We also give a lot away. We give them to the writers to give away as well. Ultimately, we want it to be promotional for them. This is a poet’s business card. It has a picture of them and a piece of their work on there. So when people ask them what kinds of poems they write (god I hate that question) they can hand them the card and say, “Like this.”

LB: I feel as though you’ve created a whole new economy of value with the poetry cards. As opposed to baseball cards, where you’ll flip through guides to discover the accrued monetary value based on the status of the players, these trading cards acquire a much more valuable social and artistic capital. Have you ever thought of exploring your poetry trading cards in terms of this other definition of “value”?

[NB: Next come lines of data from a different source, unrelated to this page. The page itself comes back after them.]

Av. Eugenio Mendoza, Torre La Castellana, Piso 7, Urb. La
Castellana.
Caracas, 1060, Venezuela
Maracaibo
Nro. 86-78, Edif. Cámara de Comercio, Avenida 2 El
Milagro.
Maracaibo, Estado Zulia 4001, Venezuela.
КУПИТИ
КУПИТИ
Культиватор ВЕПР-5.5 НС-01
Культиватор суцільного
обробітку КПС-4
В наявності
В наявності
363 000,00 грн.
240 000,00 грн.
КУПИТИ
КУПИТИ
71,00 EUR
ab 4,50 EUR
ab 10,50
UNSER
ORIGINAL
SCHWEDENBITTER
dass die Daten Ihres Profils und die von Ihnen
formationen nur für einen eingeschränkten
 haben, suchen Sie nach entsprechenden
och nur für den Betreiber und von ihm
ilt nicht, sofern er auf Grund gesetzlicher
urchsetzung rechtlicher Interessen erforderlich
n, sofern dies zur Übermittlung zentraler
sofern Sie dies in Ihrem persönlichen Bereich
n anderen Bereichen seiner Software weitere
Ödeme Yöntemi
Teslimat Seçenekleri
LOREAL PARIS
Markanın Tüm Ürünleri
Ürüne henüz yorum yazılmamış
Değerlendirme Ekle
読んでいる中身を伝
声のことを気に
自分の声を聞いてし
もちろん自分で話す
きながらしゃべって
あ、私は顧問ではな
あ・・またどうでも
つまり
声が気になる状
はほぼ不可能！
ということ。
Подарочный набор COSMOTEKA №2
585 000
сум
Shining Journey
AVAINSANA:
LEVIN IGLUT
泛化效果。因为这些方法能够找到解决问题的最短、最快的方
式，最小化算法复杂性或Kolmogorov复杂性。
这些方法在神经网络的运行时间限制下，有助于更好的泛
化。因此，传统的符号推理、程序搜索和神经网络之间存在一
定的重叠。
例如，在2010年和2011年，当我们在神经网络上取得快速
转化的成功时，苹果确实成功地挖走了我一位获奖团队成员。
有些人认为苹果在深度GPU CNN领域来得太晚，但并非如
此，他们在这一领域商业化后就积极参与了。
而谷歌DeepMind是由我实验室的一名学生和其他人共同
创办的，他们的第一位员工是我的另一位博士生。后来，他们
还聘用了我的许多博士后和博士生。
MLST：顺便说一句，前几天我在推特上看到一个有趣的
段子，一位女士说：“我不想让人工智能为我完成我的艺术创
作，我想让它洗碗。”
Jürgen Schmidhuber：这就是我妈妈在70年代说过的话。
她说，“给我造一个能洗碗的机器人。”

TM: I think if they’re worth more than the cardboard they’re printed on someday that’d be great. Ultimately they are valuable just by virtue of a having a poem on them. It’s more about bringing that vessel and that delivery mechanism to a place where it is a little unexpected and it’s all about promoting poetry. That’s the real value. There will be no collector’s guides.

JM: We’ve seen the cards appear in photographs in different places, like people’s bathrooms, kitchens, of course offices at school. My favorite photos, which popped up on our Facebook feed, were a series of 4 photos in a row of children holding the trading cards.

If you go through the Fact-Simile Facebook page and click through our photos people have tagged us with their kids holding these cards. And it’s really great. It’s really lovely. That’s the type of currency I’m interested in.

TM: That could be someone’s first poetry experience…hard to put a value on that.


JenMarie Macdonald is a writer and bookmaker living near Philadelphia. She is the author of Sometime Soon Ago (Shadow Mountain) and forthcoming Home/Wreck (DoubleCross Press). She collaborates with Travis Macdonald on chapbooks, including Graceries (Horse Less Press) and forthcoming Bigger On the Inside (ixnay press), as well as their press Fact-Simile Editions.

Travis Macdonald was recently named a 2014 Pew Fellow in the Arts. He is the author of two full-length books – The O Mission Repo [vol.1] (Fact-Simile Editions) and N7ostradamus (BlazeVox Books) – as well as several chapbooks, including: Basho’s Phonebook (E-ratio), BAR/koans (Erg Arts), Sight & Sigh (Beard of Bees), Time (Stoked Press) and Hoop Cores (Knives, Forks and Spoons Press). He is a Don Draper impersonator by day and by night he co-edits Fact-Simile Editions (www.fact-simile.com) with his wife JenMarie.

Laura Burgher is a co-founder and co-editor of Letter [r] Press and small po[r]tions journal. She received her MFA in Creative Writing & Poetics from the University of Washington Bothell, where she currently teaches and tutors writing.